Secondly, the Indian Army’s and IAF’s specific capabilities in the northeast and Ladakh are only just beginning to see the required accretion in terms of both manpower and weapons and equipment. Armored units have been deployed in Sikkim and the IAF has landed Sukhoi-30 MKI aircraft at Tezpur and also plans to do the same at Chabua, also in Assam. The Indian Army is raising two divisions with the objective of force accretion in the northeast. Weapons and equipment are also in the process of being modernized and the big ticket armament acquisition here is artillery, even though the acquisition process is facing hiccups due to a corruption inquiry. The army’s existing battlefield surveillance radars are long past their prime and are not meant for border surveillance. As it is, since even formidable radar coverage and reconnaissance aircraft can have limitations in mountainous terrain, the IAF also uses Mobile Observation Flights. These are two-man units trained to spot aircraft by sight or sound from the ground. They can be deployed for extended periods of time as observers either by vehicle or by foot or pack animal in difficult terrain where the threat perception requires such deployment.
While on its own the Indian armed forces are doing what is required, it is the Indian government that collectively needs to get its act together and implement the rapid construction of infrastructure, to be able to negotiate with China from a position of strength and equality for achieving the objective of a settlement on the demarcation of borders.

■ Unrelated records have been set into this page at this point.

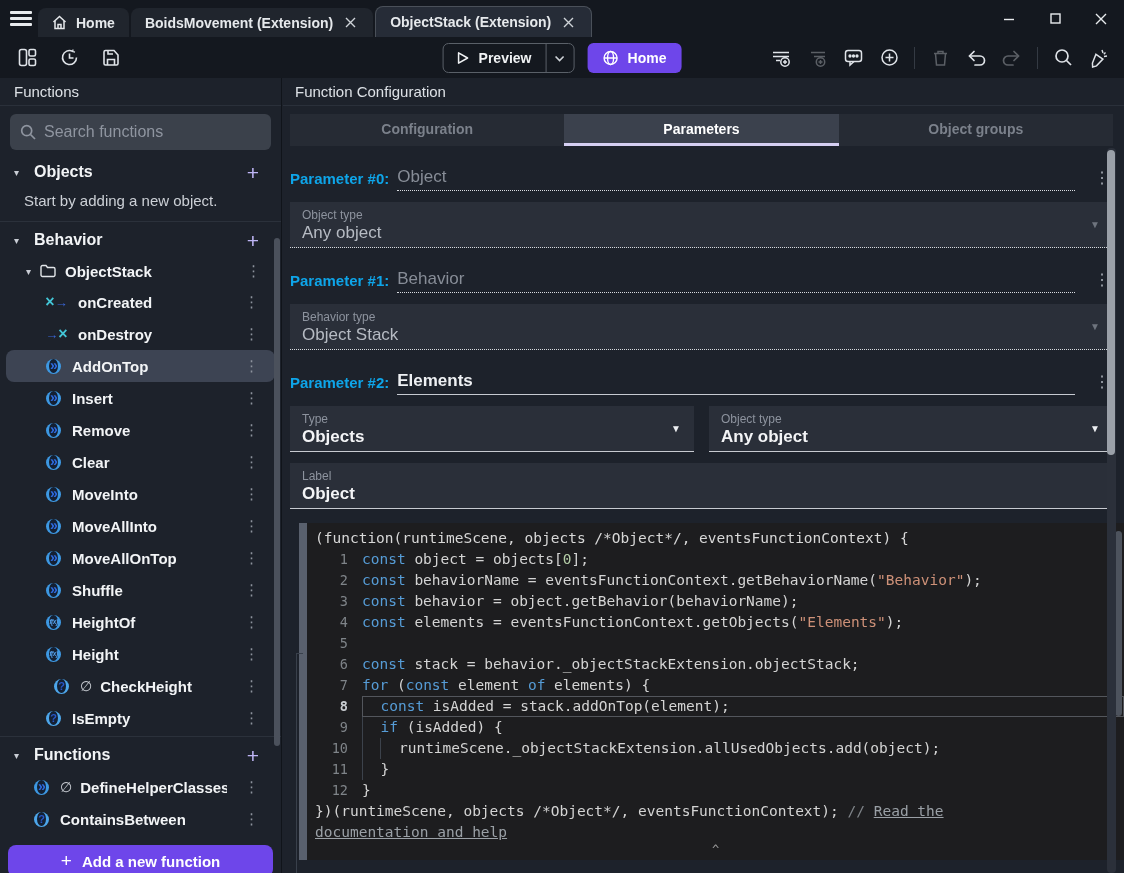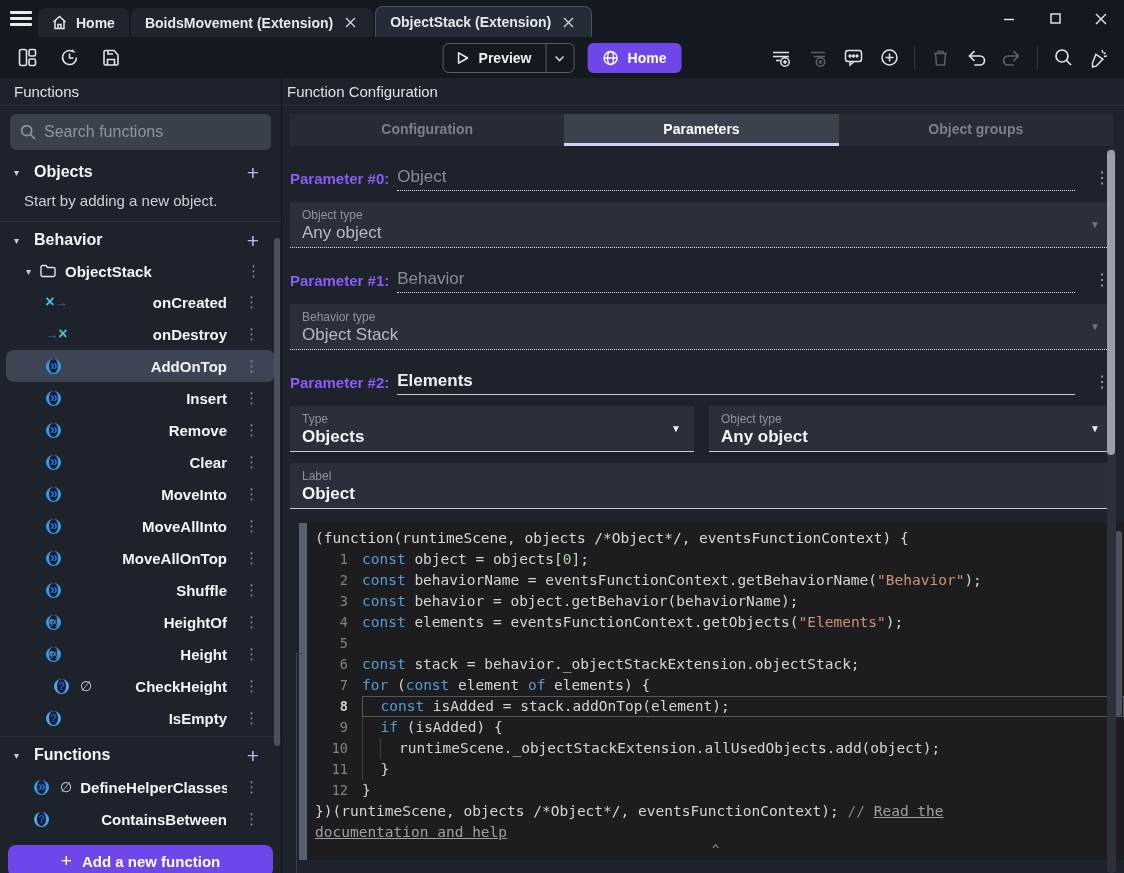"Function Configuration" div.panel-title { padding-left: 4px -> 12px }
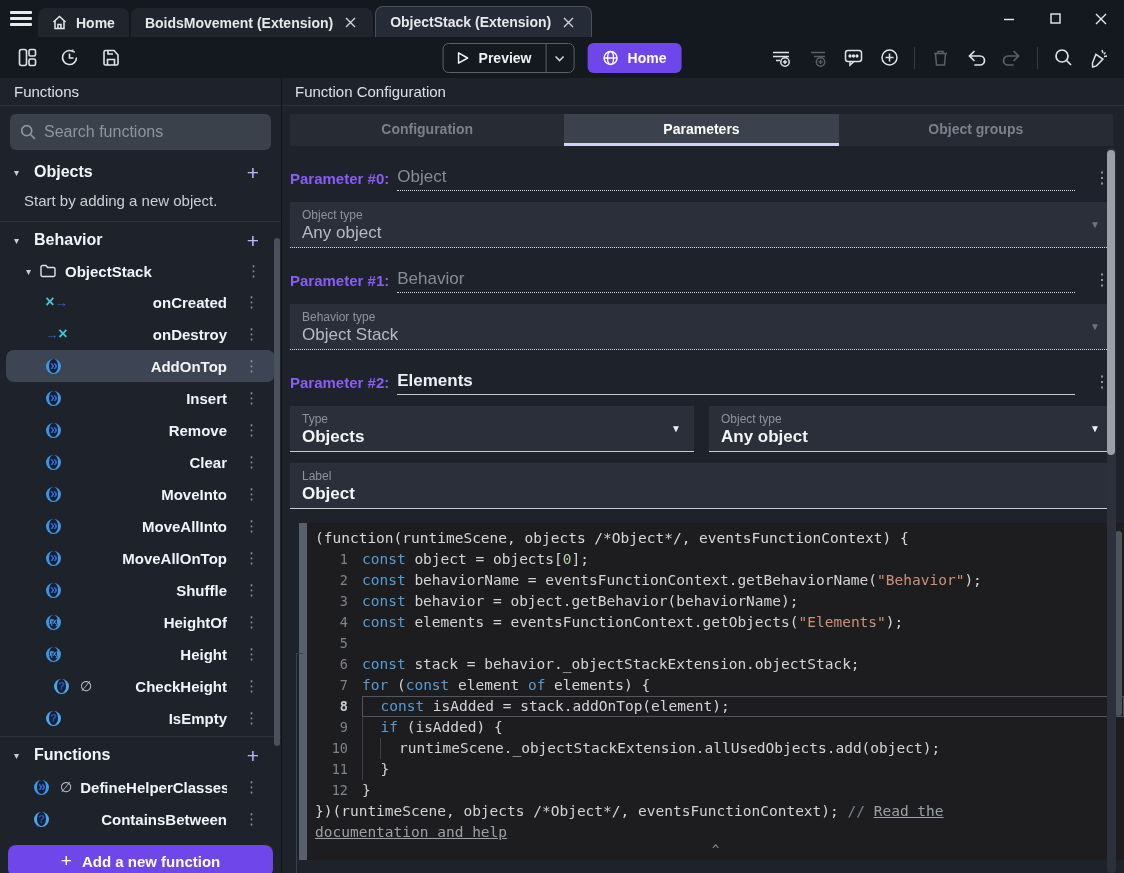"Parameter #0:" .p-label { color: #8b5cf6 -> #0ea5e9 }
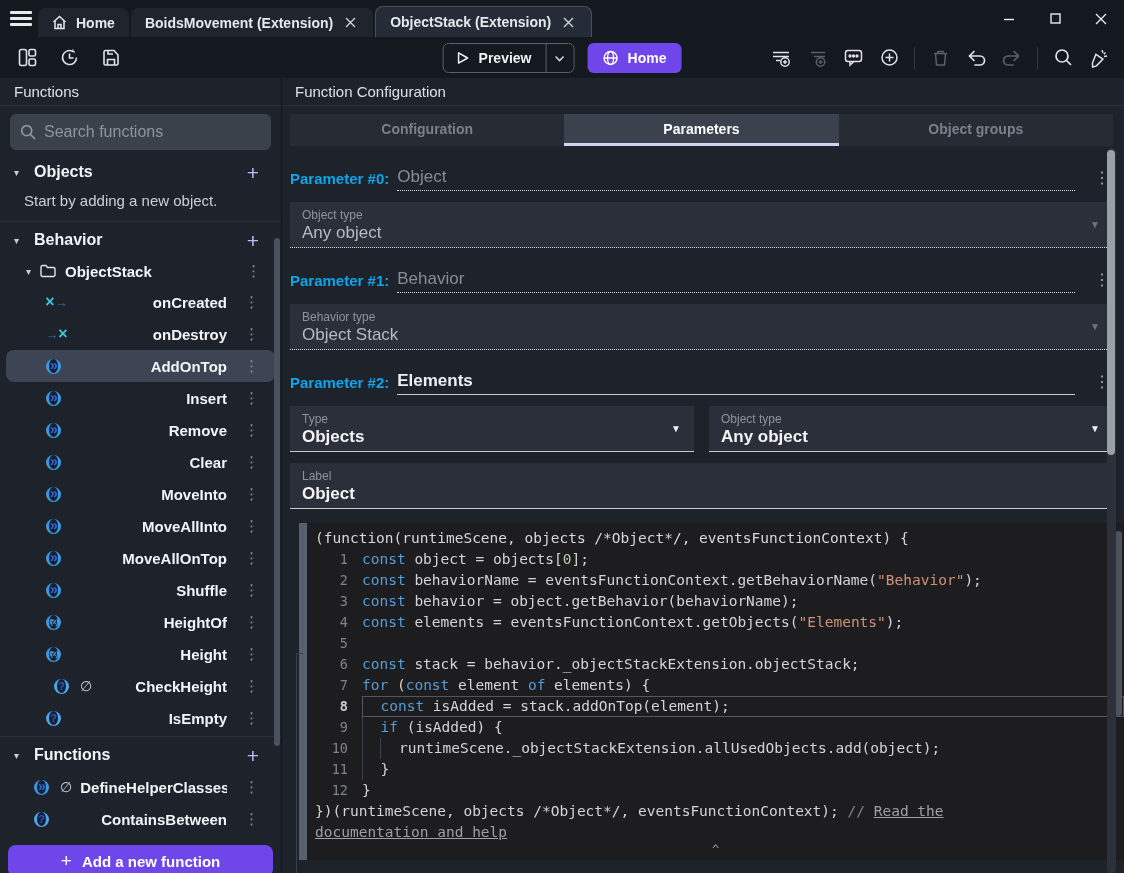"onCreated" .fn-item .ilabel { text-align: right -> none }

* Shivraj Patil was India’s Home Minister when the 26/11 attacks in Mumbai took place. He was asked to quit soon after being castigated by the news media for ineptitude in handling the crisis and is also remembered for changing his sartorially immaculate attire three times on the evening of the terrorist bomb blasts in New Delhi on September 13 last year. He was fond of telling journalists to read the Constitution, specifically the part which designates the maintenance of law and order to be the responsibility of the state governments, when sometimes queried on issues pertaining to crime, law and order.